Return verbatim the lines of the records from the line containing "thische Nervensystem, wodurch" through the line containing "n, weil er die", including both of those lines and no others.

◆ **Extracted material**
==========

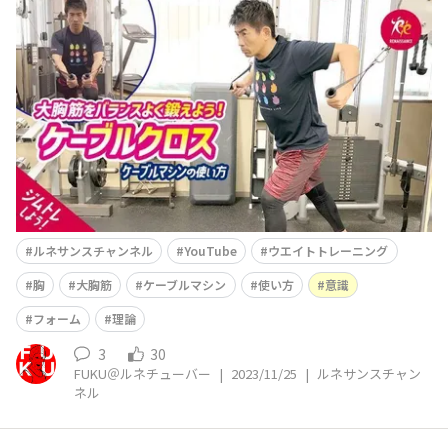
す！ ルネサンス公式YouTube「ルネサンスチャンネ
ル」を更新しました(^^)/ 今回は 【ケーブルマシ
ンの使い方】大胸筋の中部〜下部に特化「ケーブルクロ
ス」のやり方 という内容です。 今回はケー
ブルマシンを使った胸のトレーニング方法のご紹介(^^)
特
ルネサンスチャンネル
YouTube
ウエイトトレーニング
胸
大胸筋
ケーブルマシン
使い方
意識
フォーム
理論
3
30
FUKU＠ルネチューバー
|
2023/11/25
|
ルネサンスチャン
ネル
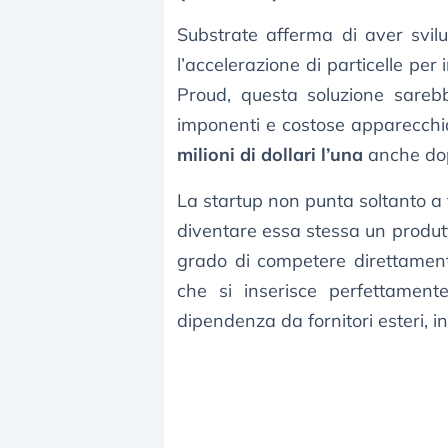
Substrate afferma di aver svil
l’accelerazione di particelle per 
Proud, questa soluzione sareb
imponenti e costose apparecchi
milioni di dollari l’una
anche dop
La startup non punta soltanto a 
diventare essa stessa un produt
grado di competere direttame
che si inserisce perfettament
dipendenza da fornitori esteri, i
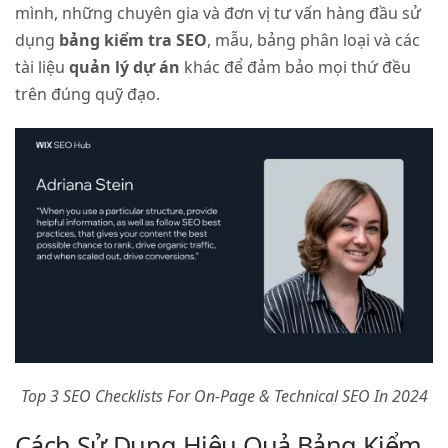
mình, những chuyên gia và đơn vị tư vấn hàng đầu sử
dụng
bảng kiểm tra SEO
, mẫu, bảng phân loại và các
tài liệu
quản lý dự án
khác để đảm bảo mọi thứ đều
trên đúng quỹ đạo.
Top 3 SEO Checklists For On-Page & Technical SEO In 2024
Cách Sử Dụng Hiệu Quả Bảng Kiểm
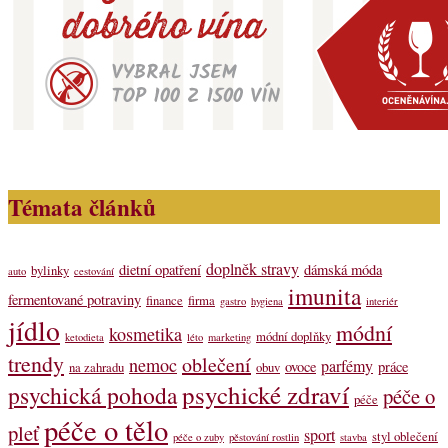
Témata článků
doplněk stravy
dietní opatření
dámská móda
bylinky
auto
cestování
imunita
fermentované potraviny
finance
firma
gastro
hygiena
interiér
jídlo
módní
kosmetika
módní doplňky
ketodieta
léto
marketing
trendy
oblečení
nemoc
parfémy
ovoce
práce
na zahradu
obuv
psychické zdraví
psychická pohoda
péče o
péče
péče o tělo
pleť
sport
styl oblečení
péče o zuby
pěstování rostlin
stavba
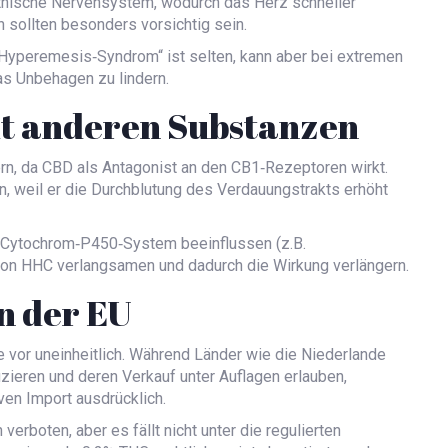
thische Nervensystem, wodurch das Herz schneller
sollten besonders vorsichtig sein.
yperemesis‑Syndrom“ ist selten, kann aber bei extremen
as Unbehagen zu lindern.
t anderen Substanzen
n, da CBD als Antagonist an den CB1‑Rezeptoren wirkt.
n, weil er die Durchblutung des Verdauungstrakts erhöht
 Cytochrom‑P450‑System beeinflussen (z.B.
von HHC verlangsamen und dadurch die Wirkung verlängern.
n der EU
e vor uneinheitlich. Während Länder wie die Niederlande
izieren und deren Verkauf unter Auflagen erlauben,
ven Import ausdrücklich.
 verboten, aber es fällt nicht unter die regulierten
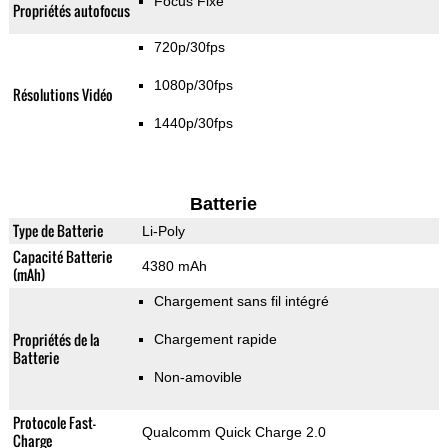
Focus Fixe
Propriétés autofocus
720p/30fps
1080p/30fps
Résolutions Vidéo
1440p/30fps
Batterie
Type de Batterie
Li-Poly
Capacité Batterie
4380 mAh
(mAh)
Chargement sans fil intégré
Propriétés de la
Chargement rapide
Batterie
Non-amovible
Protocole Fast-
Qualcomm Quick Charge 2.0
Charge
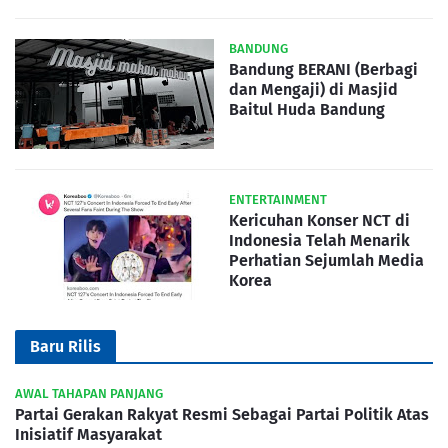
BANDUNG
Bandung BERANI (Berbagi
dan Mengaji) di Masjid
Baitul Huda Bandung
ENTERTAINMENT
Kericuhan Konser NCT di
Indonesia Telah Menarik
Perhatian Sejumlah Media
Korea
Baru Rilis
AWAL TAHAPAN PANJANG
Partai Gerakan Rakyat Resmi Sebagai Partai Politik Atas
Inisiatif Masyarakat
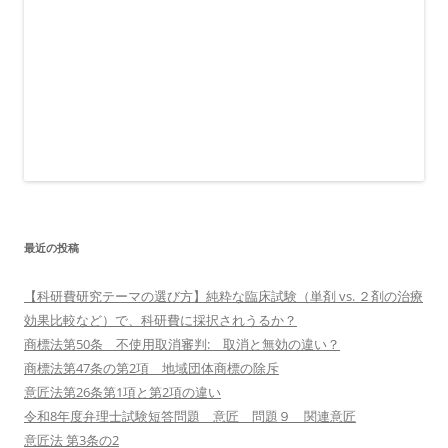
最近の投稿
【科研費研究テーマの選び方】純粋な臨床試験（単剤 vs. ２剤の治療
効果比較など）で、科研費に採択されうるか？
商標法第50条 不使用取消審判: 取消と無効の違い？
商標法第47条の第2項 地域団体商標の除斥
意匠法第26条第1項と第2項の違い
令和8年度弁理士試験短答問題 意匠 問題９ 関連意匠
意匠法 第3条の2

==========

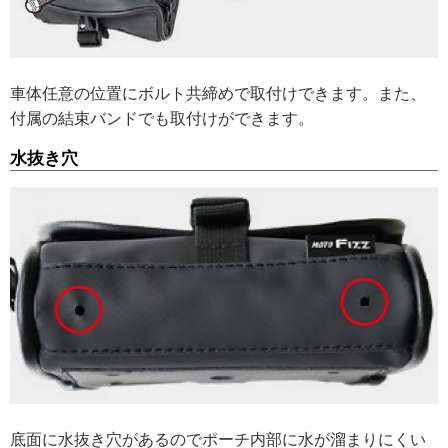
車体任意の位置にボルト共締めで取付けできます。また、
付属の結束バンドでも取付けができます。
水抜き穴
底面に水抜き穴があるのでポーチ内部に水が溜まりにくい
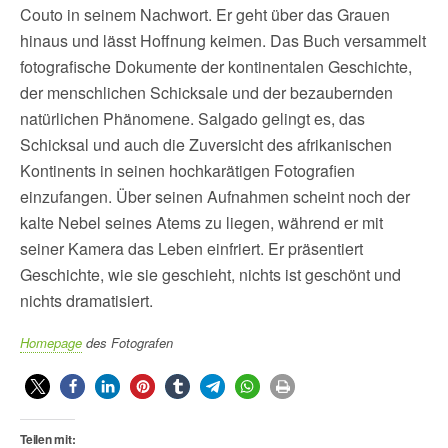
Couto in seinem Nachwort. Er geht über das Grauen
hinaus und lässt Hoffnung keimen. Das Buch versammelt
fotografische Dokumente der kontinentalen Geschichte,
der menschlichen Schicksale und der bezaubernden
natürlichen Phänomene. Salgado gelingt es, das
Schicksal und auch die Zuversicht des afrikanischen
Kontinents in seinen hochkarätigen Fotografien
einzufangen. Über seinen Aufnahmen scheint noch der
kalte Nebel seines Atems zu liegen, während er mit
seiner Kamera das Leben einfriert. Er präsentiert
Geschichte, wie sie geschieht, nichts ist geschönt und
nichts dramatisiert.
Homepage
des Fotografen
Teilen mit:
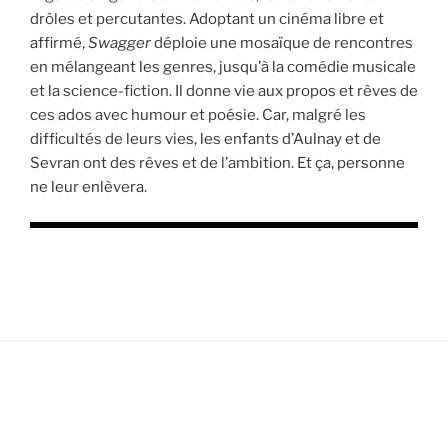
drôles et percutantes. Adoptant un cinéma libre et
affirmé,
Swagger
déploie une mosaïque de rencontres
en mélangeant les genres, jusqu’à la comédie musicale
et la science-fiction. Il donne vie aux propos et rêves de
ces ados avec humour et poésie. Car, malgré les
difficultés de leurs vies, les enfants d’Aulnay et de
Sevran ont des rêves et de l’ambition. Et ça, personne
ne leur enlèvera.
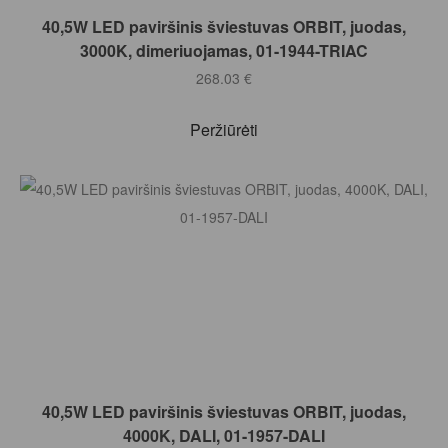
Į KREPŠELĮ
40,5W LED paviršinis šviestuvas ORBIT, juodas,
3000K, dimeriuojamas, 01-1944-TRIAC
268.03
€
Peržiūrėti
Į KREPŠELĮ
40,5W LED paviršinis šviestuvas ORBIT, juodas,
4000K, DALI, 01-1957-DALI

==========

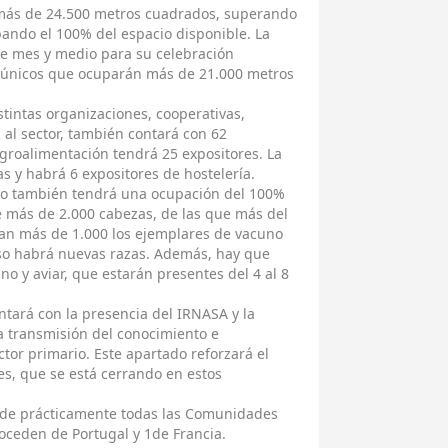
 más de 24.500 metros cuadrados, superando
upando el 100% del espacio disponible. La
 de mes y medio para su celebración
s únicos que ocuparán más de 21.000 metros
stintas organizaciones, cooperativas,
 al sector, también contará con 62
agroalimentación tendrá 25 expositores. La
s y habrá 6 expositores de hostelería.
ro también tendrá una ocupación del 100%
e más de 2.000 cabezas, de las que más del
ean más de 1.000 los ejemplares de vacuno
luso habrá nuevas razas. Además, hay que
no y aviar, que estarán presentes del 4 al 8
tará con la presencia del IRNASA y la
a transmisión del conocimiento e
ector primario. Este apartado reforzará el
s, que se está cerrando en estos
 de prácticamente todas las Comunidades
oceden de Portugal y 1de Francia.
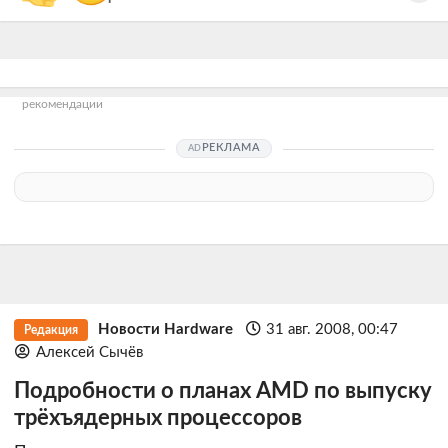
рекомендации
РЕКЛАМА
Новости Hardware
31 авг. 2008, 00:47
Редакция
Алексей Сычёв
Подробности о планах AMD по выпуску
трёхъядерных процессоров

==========

◆ **Reply**
thische Nervensystem, wodurch das Herz schneller
sollten besonders vorsichtig sein.
yperemesis‑Syndrom“ ist selten, kann aber bei extremen
as Unbehagen zu lindern.
t anderen Substanzen
n, da CBD als Antagonist an den CB1‑Rezeptoren wirkt.
n, weil er die Durchblutung des Verdauungstrakts erhöht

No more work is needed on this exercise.